** start THE DATA **

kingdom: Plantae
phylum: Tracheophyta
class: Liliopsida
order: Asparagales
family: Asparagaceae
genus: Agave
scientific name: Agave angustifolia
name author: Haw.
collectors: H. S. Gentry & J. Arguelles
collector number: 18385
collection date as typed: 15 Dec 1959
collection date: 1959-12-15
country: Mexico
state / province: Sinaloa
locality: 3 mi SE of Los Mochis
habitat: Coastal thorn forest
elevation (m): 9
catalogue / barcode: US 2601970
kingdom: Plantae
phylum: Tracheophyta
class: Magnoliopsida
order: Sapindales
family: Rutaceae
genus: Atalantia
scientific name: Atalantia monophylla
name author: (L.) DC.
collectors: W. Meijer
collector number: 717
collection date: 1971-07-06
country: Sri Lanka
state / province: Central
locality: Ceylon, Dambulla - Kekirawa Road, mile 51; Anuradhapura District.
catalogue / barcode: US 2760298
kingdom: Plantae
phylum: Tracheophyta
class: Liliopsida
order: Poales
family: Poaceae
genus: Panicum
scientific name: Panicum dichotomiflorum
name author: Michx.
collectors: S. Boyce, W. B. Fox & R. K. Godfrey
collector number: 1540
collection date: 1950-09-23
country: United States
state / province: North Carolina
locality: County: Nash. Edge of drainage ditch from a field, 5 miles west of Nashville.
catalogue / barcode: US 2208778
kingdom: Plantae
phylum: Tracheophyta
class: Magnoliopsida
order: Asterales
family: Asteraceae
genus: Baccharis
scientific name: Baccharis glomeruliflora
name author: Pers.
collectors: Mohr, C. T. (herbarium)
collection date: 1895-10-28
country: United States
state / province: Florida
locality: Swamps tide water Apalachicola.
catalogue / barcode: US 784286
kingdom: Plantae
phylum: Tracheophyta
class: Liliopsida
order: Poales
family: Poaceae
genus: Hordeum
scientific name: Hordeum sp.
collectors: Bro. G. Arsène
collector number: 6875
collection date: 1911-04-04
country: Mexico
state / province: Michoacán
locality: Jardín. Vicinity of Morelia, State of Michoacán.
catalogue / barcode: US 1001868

** end THE DATA **

DIRECTIONS: Rewrite the stretch from the line containing "family: Asparagaceae" through the line containing "state / province: Sinaloa", switching "collector number" to "field number" and leaving everything else unchanged.

RESULT OF THE TASK:
family: Asparagaceae
genus: Agave
scientific name: Agave angustifolia
name author: Haw.
collectors: H. S. Gentry & J. Arguelles
field number: 18385
collection date as typed: 15 Dec 1959
collection date: 1959-12-15
country: Mexico
state / province: Sinaloa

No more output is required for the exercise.